### What you are asked to do
Rewrite the material starting at the line that contains "Cumulative Wins" and ending at the line that contains "Reading bottom to", switching "widest" to "broadest" and keeping everything else the same.

---+---

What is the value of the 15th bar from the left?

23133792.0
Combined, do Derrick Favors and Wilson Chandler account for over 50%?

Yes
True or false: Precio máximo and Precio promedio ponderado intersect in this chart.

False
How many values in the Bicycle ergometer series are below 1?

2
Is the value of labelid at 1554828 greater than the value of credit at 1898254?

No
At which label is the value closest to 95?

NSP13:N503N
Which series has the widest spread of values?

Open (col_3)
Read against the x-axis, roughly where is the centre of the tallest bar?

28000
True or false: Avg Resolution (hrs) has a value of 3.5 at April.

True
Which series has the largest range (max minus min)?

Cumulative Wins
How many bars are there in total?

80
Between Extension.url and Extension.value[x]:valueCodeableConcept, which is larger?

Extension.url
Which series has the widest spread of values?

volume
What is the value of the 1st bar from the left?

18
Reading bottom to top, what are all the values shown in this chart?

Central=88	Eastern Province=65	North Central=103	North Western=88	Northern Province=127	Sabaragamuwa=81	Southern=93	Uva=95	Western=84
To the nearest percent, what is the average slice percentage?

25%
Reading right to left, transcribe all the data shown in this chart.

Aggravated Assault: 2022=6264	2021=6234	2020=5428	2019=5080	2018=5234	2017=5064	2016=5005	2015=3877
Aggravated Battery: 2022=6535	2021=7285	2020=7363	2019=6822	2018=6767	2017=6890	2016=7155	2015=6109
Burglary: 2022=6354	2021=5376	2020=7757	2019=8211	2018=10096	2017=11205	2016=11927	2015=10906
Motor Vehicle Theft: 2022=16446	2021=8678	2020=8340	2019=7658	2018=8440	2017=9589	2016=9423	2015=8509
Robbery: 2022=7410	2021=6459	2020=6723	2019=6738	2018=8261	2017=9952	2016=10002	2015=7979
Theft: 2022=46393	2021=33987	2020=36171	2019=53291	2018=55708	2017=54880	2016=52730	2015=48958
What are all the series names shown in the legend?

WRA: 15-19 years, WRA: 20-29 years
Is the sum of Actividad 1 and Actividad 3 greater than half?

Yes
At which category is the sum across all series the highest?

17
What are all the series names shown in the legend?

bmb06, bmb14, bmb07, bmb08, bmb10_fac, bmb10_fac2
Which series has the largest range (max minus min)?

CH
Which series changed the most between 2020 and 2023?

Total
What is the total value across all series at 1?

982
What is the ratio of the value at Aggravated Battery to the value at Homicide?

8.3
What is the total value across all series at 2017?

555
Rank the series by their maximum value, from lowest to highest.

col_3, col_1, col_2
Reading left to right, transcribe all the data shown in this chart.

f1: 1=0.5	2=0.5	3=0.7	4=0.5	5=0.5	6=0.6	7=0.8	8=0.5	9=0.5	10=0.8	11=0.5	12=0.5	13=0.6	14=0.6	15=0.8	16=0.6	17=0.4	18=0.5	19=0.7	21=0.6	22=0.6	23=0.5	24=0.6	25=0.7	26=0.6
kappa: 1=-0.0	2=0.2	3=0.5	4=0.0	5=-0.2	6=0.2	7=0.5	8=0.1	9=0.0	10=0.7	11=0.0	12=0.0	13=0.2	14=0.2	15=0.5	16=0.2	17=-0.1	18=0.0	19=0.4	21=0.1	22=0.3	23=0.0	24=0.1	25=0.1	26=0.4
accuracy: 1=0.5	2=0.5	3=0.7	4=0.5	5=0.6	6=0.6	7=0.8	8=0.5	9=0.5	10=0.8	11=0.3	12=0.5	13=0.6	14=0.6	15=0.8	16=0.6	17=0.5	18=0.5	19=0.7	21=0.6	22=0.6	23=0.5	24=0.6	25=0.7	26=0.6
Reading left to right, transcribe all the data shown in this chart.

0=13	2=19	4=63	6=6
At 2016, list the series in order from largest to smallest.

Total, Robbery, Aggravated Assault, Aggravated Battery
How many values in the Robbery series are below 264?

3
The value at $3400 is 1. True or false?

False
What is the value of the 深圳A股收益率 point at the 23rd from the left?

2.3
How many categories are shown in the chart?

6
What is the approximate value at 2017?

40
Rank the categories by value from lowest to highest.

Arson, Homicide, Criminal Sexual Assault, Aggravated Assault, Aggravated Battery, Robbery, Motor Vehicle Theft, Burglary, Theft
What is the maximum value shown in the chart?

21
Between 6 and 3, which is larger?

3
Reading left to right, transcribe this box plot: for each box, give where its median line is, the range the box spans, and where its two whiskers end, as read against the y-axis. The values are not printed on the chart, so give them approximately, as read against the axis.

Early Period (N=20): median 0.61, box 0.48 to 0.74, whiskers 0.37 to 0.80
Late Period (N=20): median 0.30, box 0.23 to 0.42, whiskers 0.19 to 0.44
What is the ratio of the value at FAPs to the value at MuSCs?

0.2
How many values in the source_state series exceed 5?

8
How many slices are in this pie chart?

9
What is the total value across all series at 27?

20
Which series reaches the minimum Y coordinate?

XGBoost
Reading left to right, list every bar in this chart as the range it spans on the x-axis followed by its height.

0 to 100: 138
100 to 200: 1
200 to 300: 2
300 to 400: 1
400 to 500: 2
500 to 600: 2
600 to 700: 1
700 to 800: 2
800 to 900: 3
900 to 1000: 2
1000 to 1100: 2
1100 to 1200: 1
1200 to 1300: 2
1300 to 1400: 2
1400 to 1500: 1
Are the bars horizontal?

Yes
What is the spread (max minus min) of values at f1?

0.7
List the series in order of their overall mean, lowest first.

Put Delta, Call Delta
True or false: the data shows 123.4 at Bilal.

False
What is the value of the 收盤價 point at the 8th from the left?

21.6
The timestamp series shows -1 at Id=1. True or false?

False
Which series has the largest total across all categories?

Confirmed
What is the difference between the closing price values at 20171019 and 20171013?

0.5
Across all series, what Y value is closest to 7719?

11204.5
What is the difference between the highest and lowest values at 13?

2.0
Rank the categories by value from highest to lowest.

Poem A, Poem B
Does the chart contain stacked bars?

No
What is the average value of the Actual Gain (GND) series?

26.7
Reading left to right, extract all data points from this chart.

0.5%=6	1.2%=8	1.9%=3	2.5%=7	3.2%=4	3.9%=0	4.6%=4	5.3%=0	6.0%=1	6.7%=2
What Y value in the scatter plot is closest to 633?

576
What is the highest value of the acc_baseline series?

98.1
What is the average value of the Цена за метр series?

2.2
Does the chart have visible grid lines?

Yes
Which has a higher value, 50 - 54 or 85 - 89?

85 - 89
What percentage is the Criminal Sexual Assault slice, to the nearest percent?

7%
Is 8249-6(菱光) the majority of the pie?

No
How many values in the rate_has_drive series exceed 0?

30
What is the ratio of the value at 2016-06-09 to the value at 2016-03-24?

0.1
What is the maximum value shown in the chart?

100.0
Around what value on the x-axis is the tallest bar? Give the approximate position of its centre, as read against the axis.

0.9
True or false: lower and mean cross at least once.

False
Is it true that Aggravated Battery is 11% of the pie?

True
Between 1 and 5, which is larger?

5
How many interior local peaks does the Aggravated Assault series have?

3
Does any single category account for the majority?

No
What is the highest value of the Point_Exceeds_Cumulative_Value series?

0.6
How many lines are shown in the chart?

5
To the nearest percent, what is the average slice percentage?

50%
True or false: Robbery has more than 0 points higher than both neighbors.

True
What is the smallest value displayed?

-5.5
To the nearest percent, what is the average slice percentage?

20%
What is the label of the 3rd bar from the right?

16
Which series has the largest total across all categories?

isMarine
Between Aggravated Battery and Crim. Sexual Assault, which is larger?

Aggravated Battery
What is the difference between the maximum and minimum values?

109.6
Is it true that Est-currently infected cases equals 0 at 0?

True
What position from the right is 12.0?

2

---+---

### Response
Cumulative Wins
How many bars are there in total?

80
Between Extension.url and Extension.value[x]:valueCodeableConcept, which is larger?

Extension.url
Which series has the broadest spread of values?

volume
What is the value of the 1st bar from the left?

18
Reading bottom to top, what are all the values shown in this chart?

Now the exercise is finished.